PROBLEM DESCRIPTION:
Copy each line below that contains "wrist".

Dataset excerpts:
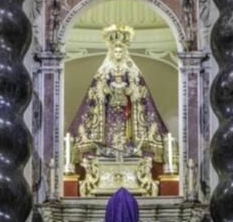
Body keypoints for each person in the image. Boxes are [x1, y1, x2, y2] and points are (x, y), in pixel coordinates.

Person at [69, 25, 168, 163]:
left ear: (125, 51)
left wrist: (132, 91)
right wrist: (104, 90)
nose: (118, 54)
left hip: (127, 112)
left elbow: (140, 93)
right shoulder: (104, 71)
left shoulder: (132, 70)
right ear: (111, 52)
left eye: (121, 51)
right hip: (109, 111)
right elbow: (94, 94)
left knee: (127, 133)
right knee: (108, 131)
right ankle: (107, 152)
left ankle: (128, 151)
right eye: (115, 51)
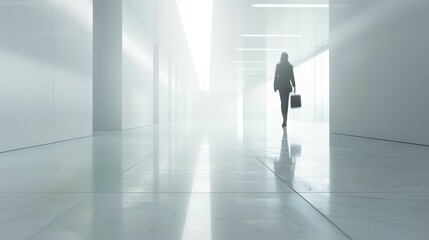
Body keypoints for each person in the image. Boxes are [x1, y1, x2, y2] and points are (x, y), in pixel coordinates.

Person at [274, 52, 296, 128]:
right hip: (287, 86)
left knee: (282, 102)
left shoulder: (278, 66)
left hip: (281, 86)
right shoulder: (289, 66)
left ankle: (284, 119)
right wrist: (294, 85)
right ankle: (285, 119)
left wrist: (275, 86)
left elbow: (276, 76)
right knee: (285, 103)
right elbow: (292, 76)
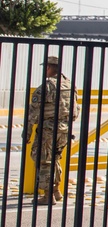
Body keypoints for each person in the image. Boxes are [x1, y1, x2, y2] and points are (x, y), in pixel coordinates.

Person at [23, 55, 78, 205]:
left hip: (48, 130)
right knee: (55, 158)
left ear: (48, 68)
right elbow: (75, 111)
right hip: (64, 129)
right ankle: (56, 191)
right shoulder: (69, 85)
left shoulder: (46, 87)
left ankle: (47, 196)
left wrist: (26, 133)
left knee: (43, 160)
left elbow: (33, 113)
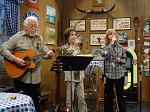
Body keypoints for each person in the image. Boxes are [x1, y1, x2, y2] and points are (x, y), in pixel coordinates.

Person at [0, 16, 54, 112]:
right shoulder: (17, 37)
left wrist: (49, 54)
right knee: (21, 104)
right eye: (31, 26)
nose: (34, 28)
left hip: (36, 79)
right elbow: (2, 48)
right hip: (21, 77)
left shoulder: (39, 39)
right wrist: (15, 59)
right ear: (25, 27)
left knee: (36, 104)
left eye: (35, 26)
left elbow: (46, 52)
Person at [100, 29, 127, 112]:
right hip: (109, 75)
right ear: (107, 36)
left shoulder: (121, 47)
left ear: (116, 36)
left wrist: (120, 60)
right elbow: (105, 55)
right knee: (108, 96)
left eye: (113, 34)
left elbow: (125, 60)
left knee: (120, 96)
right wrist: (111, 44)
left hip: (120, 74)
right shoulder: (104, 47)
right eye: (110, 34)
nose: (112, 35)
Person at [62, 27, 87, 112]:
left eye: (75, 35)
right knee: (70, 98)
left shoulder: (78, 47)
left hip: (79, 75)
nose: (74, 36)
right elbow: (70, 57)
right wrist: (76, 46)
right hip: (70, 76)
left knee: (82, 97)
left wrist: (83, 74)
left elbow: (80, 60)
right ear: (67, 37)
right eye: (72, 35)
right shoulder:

YOUR RESPONSE:
left wrist: (132, 91)
right wrist: (104, 90)
right wrist: (294, 85)
left wrist: (275, 86)
left wrist: (26, 133)
left wrist: (49, 54)
right wrist: (15, 59)
left wrist: (120, 60)
right wrist: (111, 44)
right wrist: (76, 46)
left wrist: (83, 74)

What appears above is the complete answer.